One of the most hotly debated issues is whether people pay their fair share of taxes. To assess whether the tax system is fair or not, it is important to look at all of the taxes that people pay, not just one particular form of taxation.
Using this broader approach dispels two misconceptions that have emerged in recent debates about our tax system. The first misconception is that "nearly half of taxpayers pay no federal tax." While it is true that many people pay no individual income tax, those who are working pay payroll taxes even if they do not pay income taxes. In fact, taxpayers whose incomes are in the bottom 90% of all incomes pay, on average, more in payroll taxes than in income tax. The second misconception is that high-income Americans face low overall tax rates because they receive a significant amount of their income from capital gains and dividends, which are taxed at lower rates than wages and salaries. That conclusion, however, does not account for the fact that high-income taxpayers face high tax rates on their other income and indirectly bear a disproportionate share of the corporate income tax, which significantly raises their overall effective tax rates.

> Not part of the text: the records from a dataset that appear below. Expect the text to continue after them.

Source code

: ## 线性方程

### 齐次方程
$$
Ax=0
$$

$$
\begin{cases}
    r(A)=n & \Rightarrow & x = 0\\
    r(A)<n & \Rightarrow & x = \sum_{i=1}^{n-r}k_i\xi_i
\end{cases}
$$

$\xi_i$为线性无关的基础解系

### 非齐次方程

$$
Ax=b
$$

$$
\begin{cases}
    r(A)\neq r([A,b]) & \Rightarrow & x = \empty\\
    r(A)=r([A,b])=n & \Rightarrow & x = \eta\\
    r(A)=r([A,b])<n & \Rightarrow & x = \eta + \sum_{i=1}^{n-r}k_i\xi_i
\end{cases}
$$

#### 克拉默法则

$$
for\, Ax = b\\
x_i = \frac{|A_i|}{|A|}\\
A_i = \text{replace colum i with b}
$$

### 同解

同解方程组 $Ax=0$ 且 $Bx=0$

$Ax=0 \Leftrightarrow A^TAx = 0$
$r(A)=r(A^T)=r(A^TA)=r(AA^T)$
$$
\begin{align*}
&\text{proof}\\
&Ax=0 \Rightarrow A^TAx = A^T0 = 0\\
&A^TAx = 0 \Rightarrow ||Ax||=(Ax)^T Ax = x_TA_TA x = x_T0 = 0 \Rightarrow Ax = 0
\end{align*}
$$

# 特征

In the aggregate, our federal tax system is structured to be generally progressive, with higher-income taxpayers paying a larger share of their income in taxes. However, the composition of taxes paid is very different for taxpayers at different ends of the income distribution. For low-income Americans, payroll taxes and excise taxes are the major forms of taxation; for high-income Americans, individual and corporate income taxes comprise most of their tax burden.
The income tax code also contains provisions that allow individual and corporate taxpayers to reduce their tax bills. These special provisions — deductions, deferrals, exclusions, credits, and preferential rates — are often called tax expenditures. In 2016, tax expenditures totaled approximately $1.7 trillion. This represents an enormous amount, adding up to 90% of the revenue that the federal government actually collected in income taxes and exceeding what was spent by any single agency or spending program, including the Department of Defense and Social Security.
Tax expenditures work in various ways and take many forms, including:
For individuals, just six tax expenditures amount to $931 billion in 2016 — more than half the cost of all expenditures combined.
Tax expenditures are often referred to as "spending in disguise," because lawmakers use the tax code to direct subsidies to specific constituencies and activities. Policymakers also use tax expenditures to influence consumer and business behavior. The mortgage-interest deduction, for example, encourages taxpayers to buy homes instead of renting. Similarly, depreciation provisions for businesses encourage new purchases of equipment. In addition, because tax expenditures subsidize "favored" activities, they can distort economic decisions in ways that reduce the productivity of our economy.
Tax expenditures generally receive less scrutiny than spending programs. Most do not need annual review and approval, and therefore often remain in place for many years. With few opportunities for review and consideration, they are harder to control and less transparent than line-item spending programs. Many tax expenditures are also more valuable for people at higher marginal tax rates, so the benefits of tax expenditures often skew toward higher income earners.